The connections between the holidays of Chanukah and Sukkot deserve a special look. Let us investigate the element of simcha (joy).
The Torah highlights the element of simcha on Sukkot (Devarim 16:14). The main basis for simcha relates to the physical bounty of the agricultural year in Israel, which finishes on Sukkot. The joy cannot be complete without sharing the bounty with the needy in society. To ensure this, the Torah commands the farmer to follow the laws of ma’asrot (tithes). These benefit: 1) The kohen and levi, who invest their time in the nation’s spiritual needs and are excluded from the "competition" for economic success; 2) The poor, who fare poorly in their economic efforts. 3) The disadvantaged (the foreigner, the widow, and the orphan). After each small cycle of ma’asrot (3 years) the laws known as biur ma’asrot are employed to check if the giver administered his donations properly.
When is this check carried out? The Yerushalmi had a thought that it might be appropriate on Chanukah. Although the idea is rejected, the possibility alone seems strange considering that Chanukah is rabbinic and the laws of viduy ma’aser are from the Torah. Apparently, in addition to the holiday as we know it, Chanukah marks the completion of the final stages of harvesting. Therefore, there is an element of thanking Hashem for physical success on Chanukah as well.
Sukkot is also a time for spiritual simcha, at the close of the period of repentance. This simcha finds expression in the simchat beit hasho’eva celebration in the Beit Hamikdash. As part of the celebration, jugs of olive oil were brought, which flooded the Temple and Jerusalem as a whole with light (mishna, Sukka 5: 2-3), along with dancing with torches. Additionally, the festivities’ quality had a spiritual element powerful enough to bring prophecy to those who had not previously experienced it (Yerushalmi 5:1).
The Shulchan Aruch (Orach Chayim 670:2) says that festive meals on Chanukah are elective. The Rama adds that some say that there is an element of mitzvah to such meals because of the consecration of the altar. The Mishna Berura (ad loc.:6) explains the difference between Chanukah and Purim in this regard. Chanukah celebrates salvation from spiritual danger and, therefore, we celebrate spiritually by lighting candles. Purim celebrates salvation from death and, therefore, includes festive meals.

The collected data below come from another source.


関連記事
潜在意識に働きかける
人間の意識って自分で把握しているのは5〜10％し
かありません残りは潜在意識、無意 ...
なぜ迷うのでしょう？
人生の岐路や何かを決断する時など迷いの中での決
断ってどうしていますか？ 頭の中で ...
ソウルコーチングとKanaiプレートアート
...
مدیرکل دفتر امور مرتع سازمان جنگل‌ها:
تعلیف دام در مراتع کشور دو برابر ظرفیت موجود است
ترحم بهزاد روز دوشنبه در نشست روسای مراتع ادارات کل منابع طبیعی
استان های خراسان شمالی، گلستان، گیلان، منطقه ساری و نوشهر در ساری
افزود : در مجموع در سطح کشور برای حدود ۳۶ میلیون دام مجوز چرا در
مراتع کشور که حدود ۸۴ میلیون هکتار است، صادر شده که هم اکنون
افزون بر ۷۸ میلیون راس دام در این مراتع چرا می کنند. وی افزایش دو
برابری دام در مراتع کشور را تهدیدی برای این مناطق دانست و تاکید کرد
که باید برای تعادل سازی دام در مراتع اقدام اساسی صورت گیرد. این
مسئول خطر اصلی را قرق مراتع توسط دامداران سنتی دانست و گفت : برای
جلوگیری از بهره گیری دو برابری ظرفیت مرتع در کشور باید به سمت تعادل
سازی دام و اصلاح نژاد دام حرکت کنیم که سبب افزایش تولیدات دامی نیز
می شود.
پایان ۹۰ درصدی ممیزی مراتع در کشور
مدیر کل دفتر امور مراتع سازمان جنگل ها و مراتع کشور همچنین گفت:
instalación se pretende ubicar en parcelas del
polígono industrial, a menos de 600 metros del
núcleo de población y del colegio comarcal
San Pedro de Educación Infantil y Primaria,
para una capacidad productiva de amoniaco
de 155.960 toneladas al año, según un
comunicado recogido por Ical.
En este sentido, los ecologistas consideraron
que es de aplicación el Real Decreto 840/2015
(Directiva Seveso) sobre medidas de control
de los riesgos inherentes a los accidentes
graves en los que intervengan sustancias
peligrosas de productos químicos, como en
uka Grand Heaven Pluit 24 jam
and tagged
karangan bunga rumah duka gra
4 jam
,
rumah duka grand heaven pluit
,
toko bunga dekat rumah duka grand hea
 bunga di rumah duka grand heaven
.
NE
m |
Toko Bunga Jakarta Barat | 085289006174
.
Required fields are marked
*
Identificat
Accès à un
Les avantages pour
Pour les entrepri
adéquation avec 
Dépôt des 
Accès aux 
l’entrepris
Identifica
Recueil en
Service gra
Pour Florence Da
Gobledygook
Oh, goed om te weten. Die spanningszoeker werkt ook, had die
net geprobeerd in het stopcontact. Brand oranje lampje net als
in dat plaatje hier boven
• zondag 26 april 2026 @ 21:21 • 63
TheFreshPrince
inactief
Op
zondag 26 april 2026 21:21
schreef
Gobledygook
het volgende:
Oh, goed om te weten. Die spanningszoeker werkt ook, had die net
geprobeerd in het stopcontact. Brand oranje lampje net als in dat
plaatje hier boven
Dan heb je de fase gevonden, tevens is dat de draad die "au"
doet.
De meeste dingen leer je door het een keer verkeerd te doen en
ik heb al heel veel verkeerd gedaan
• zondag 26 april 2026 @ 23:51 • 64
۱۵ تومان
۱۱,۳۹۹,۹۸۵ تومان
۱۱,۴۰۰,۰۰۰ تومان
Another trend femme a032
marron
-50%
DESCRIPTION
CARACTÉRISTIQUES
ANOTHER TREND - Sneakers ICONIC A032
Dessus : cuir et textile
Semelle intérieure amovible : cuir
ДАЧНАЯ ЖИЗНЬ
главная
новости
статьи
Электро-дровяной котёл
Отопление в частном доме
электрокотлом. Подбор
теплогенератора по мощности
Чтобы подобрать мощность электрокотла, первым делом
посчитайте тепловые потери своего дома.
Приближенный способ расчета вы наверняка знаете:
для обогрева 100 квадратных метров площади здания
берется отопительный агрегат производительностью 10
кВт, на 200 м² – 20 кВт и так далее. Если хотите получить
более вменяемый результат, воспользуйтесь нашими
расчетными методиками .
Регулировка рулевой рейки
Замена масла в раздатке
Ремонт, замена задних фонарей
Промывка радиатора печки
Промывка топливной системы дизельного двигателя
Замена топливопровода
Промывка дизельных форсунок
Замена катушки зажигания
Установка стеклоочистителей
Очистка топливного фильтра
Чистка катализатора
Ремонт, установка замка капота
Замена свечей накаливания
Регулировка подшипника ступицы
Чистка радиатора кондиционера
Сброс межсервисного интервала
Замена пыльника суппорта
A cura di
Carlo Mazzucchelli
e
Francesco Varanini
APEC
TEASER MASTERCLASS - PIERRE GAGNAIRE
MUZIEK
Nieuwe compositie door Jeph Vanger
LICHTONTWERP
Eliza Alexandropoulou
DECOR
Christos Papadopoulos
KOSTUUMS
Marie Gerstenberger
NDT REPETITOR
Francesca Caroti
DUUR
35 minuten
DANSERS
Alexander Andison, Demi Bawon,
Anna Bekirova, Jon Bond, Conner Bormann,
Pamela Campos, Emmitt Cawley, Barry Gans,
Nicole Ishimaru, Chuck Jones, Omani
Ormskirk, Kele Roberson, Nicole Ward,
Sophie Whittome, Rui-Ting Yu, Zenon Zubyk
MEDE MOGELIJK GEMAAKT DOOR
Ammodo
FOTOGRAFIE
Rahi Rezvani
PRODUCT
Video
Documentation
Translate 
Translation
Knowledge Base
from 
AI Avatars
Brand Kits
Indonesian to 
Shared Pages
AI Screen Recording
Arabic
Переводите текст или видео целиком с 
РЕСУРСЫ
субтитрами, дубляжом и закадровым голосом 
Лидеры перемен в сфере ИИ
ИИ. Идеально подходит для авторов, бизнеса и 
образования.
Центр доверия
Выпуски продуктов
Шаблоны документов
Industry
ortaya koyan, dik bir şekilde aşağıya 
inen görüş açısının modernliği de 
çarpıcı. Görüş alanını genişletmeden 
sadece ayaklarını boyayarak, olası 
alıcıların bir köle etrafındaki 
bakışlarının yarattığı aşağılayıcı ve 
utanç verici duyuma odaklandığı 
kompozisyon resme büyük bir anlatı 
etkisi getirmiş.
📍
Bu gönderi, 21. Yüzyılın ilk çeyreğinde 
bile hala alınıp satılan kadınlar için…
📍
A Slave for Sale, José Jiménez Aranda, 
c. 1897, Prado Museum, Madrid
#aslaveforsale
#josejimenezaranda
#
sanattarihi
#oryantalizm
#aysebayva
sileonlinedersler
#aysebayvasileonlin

After seeing the two elements of Sukkot and the connection between Sukkot and Chanukah, we can make the following claim. While lighting spiritual lights, we use olive oil also in order to incorporate an element of thanks for their harvest as well, which, in the Hasmonaean times, became possible because of victory in battle. The lighting itself represents the victory over the darkness of Greek idolatry. In our times, we have merited to celebrate and thank Hashem for both spiritual and nationalistic Divine gifts.